_Problem description_.
Some lines in the entries contain the word "Taxes". Copy all of them.

_Material to process_.
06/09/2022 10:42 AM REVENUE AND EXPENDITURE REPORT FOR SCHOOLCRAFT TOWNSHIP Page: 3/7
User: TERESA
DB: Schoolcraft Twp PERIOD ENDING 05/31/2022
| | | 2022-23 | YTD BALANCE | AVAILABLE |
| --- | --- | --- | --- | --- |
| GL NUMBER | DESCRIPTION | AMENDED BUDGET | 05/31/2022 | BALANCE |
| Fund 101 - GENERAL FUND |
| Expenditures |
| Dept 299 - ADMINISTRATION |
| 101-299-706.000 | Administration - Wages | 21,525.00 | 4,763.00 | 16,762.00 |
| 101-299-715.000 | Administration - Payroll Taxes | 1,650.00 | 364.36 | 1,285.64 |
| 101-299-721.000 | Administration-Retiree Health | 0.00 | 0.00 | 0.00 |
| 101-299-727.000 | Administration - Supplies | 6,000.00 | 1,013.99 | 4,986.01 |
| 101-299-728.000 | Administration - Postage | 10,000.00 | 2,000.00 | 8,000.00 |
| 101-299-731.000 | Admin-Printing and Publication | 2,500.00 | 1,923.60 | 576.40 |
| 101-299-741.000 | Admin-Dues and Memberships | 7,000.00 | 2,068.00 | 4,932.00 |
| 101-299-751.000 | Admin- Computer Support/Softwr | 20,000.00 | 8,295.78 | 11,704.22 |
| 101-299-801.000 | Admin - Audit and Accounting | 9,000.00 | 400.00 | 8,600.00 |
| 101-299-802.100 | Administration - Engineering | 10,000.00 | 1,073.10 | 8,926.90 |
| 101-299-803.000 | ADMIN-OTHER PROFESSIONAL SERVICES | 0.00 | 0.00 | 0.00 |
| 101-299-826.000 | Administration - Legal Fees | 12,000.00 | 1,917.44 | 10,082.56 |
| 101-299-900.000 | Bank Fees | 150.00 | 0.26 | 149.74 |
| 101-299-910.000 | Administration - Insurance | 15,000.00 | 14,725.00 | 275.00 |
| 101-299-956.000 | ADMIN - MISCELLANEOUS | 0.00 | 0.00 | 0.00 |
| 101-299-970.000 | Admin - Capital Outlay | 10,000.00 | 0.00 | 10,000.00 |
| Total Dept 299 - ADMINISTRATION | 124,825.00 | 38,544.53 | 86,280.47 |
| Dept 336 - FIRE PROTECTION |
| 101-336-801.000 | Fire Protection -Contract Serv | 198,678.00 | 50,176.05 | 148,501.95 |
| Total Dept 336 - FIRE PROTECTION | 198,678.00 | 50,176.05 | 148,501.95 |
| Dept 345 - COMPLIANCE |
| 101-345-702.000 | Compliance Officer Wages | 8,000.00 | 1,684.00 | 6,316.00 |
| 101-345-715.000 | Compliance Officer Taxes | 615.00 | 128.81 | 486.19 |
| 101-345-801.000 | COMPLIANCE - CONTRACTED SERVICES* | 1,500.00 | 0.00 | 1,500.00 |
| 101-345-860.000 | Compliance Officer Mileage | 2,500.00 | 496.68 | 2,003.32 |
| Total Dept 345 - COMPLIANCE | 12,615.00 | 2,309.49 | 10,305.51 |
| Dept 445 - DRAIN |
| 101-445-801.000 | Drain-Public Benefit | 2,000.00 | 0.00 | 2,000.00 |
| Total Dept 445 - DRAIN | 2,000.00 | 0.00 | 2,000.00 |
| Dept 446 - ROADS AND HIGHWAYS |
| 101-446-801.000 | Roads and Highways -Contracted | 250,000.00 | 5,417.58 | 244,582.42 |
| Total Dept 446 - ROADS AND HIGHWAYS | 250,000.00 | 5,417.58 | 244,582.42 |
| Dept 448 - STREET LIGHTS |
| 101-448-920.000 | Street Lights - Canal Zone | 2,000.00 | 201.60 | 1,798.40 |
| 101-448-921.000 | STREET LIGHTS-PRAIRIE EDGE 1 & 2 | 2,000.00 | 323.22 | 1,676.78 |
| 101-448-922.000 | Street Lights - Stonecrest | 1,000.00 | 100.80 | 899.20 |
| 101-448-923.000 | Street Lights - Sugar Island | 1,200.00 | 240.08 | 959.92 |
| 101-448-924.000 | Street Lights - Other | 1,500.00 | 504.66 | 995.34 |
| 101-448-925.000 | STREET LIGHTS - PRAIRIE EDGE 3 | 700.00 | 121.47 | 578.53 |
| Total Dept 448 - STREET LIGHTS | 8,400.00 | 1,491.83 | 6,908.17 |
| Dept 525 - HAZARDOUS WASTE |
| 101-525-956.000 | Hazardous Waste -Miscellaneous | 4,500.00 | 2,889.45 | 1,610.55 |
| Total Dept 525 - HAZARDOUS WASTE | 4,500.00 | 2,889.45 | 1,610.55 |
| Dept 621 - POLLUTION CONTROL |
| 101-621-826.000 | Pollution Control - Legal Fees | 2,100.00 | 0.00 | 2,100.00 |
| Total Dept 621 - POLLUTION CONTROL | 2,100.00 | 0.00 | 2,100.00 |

_Finished task_.
| 101-299-715.000 | Administration - Payroll Taxes | 1,650.00 | 364.36 | 1,285.64 |
| 101-345-715.000 | Compliance Officer Taxes | 615.00 | 128.81 | 486.19 |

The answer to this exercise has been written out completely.